Question

Find the value of the following integral
$\int{\dfrac{1}{x{{\left( \log x \right)}^{n}}}dx}$

Answer 1

Hint: Here, to find the value of the given integral, first of all take log x = t and then substitute all the variables of x that are $\dfrac{dx}{x}$ and $\log x$ in terms of t in the given integral.

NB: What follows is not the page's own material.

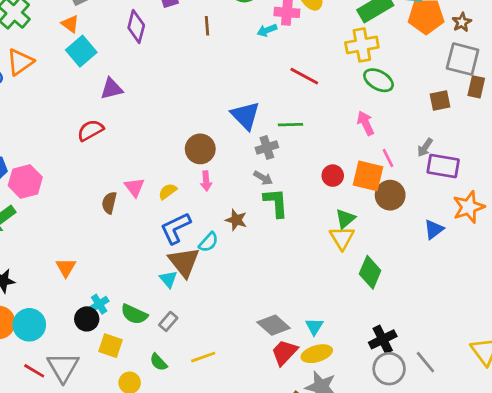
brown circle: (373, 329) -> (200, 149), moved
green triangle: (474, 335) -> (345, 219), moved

Complete step-by-step answer:

Here we have to find the value of $\int{\dfrac{1}{x{{\left( \log x \right)}^{n}}}dx}$.
Let us consider the given integral as
$I=\int{\dfrac{1.dx}{x{{\left( \log x \right)}^{n}}}}....\left( i \right)$
Now, as we can see that this integral contains both $\dfrac{1}{x}$ and $\log x$, therefore let us consider log x = t
Since, we know that $\dfrac{d}{dx}\left( \log x \right)=\dfrac{1}{x}$, therefore by differentiating both sides, we get,
$\dfrac{1dx}{xdt}=1$
Here, by multiplying dt on both sides, we will get,
$\dfrac{1dx}{xdt}.dt=1.dt$
By cancelling the like terms from RHS, we will get,
$\dfrac{dx}{x}=dt$
Now, we will put the values of $\dfrac{dx}{x}\text{ and }\log x$in terms of t in equation (i). We get
$I=\int{\dfrac{dt}{{{\left( t \right)}^{n}}}}$
Since, we know that,
$\dfrac{1}{{{a}^{n}}}={{a}^{-n}}$
Therefore, we can write the integral as,
$I=\int{\left( {{t}^{-n}} \right)dt}$
Now, we know that
$\int{{{x}^{n}}dx=\dfrac{{{x}^{n+1}}}{n+1}+k}$
So we get the integral as,
$I=\dfrac{{{t}^{-n+1}}}{-n+1}+k$
We know that we should always convert the
So, here as we had assumed that log x = t, so now, we will replace “t” in terms of “x”. So, we will get the integral as
$I=\dfrac{{{\left( \log x \right)}^{-n+1}}}{\left( -n+1 \right)}+k$
Therefore, we finally get the value of integral as,
$I=\int{\dfrac{1.dx}{x{{\left( \log x \right)}^{n}}}=\dfrac{{{\left( \log x \right)}^{1-n}}}{\left( 1-n \right)}}+k$

Note: Whenever $\dfrac{1}{x}\text{ and }\log x$ come together in question, students should always use this approach of putting log x = t and then differentiating it to get $\dfrac{1}{x}dx$ which makes the solution feasible. Also, students should always remember to convert the assumed variable into the original variable at the end of the solution, in this question, it is t into x.